She stepped quickly back into the bar in her brown skirt and Birkenstocks. Parker watched her disappear and then plopped down behind the wheel and smiled despite himself. He could still smell the generic perfume she’d been wearing, and while he was fairly sure he had lipstick on his nose, he didn’t check.
TWELVE YEARS AGO
Danny had notebooks full of research. After the first few exorcisms he’d made a trip to the university library, expecting to find only a handful of books on demonology and the like. But there were dozens—two full shelves. The more he studied, the more he found that the nightmares no longer bothered him. He still had them; he just didn’t mind.
He’d stay up late while his roommates slept, trolling the Internet for videos of exorcisms, which he would watch over and over. He learned how to act, how to move—what people expected of a demoniac and what would get a rise out of them.
Before long he was an authority on the subject, although he told no one. He knew how to respond to holy water or a crucifix in a charismatic Catholic Church, and which Scriptures should make him squirm in a Baptist congregation. He began attending Pentecostal deliverance services in the city, hanging back, watching the crowd react to the demons supposedly coming out of their friends and co-workers.
An unintended side effect of all this study was Danny’s growing ability to differentiate the fakes from the real thing. And with it, his certain knowledge that he himself was no longer faking it. He was, without a doubt, the genuine article.
Within six months, The Project had taken over Danny’s life. He grew his hair out longer and dyed it dark for the benefit of his audience. He kept two wardrobes—one for church and one for everything else. When he entered a church, the people there did not see a calculating individual who had been planning his attendance for more than a month, a college graduate with a firm control over the direction of his life. They saw what he wanted them to see.

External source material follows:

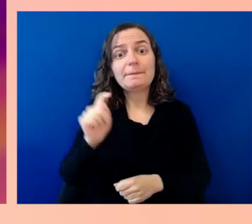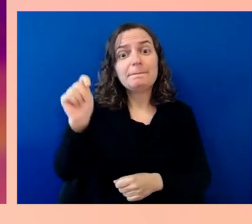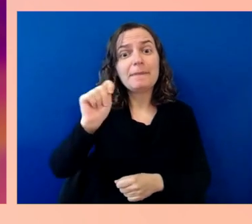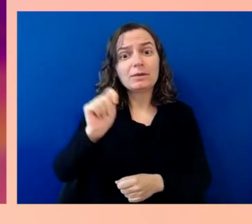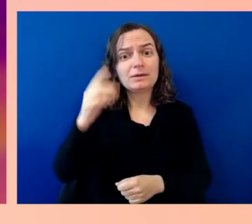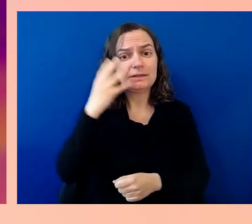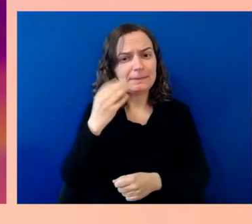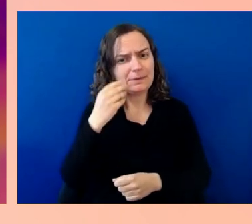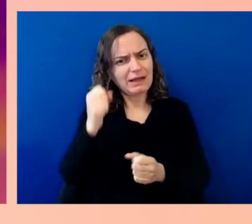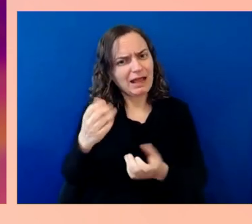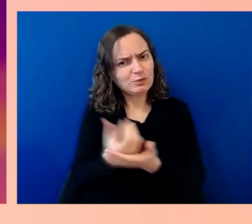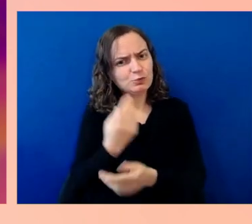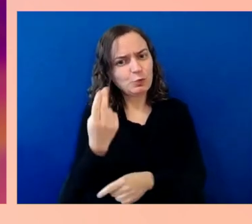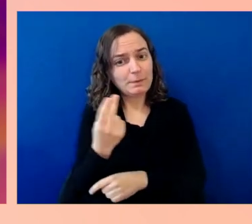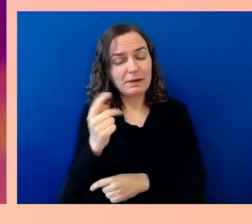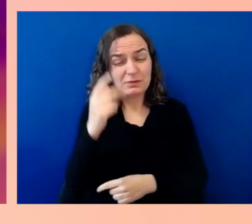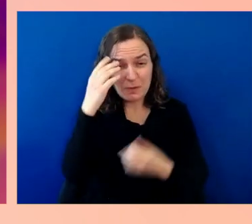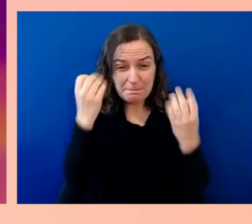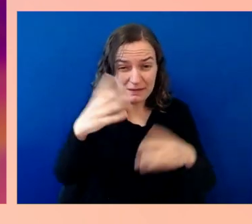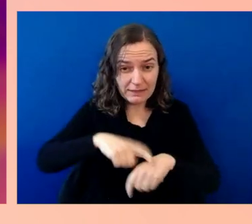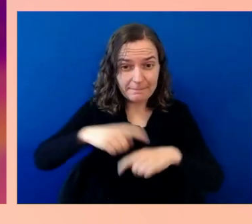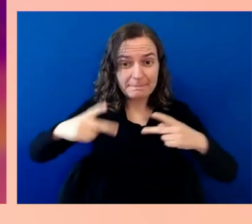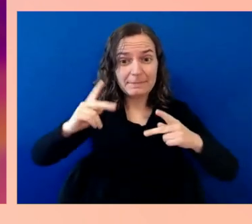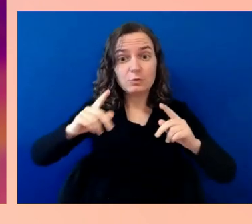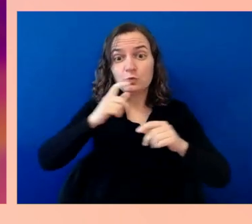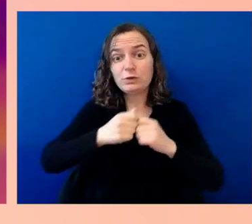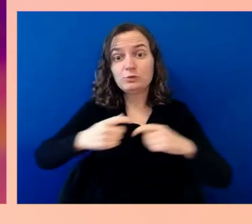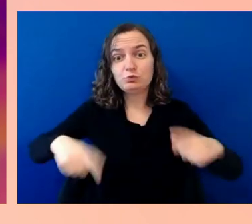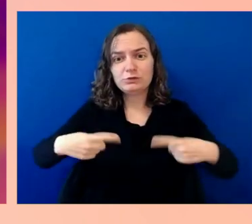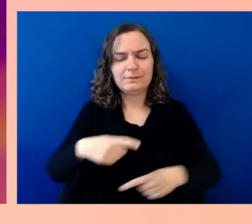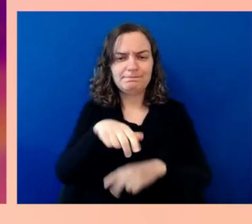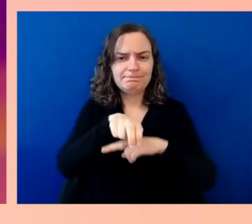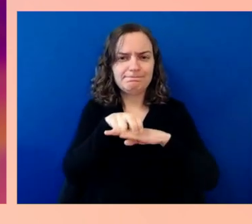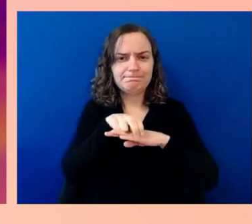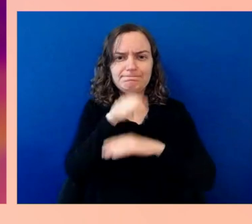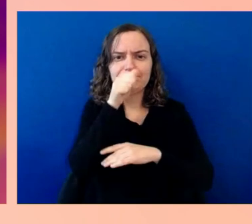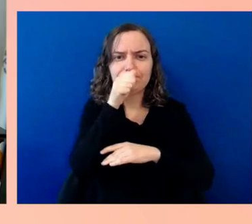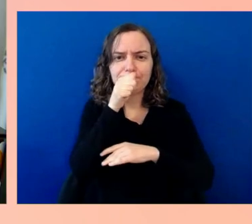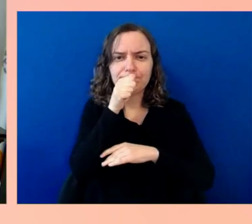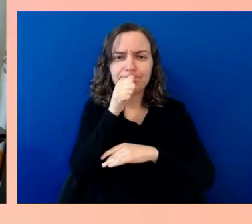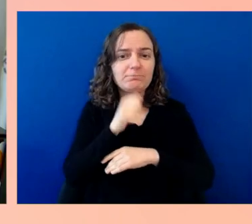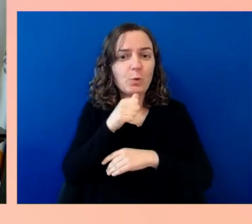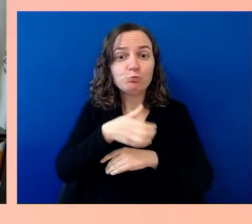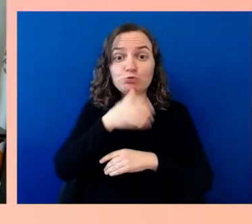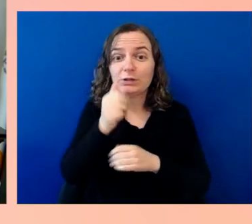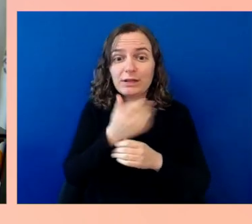adequate accessible lavatories on board. We're launching a rulemaking to help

Danny found that he had to travel farther and farther in order to avoid short-circuiting his progress. Now living alone, he kept large charts and maps in his bedroom, plotting where he’d been and where he planned to go. Some weeks he would do advanced scouting. He could pick just the right church based solely on the construction of the building and the slogan on the movable-type sign. Soon he’d exhausted the rural churches in a forty-mile radius of his apartment as well as the inner-city black churches. That’s when he started in on the suburbs.
The suburbs breathed new life into The Project. Soon Danny stopped looking for churches with a developed theology of “spiritual warfare,” realizing that people who had never dealt with the demonic often received him most enthusiastically.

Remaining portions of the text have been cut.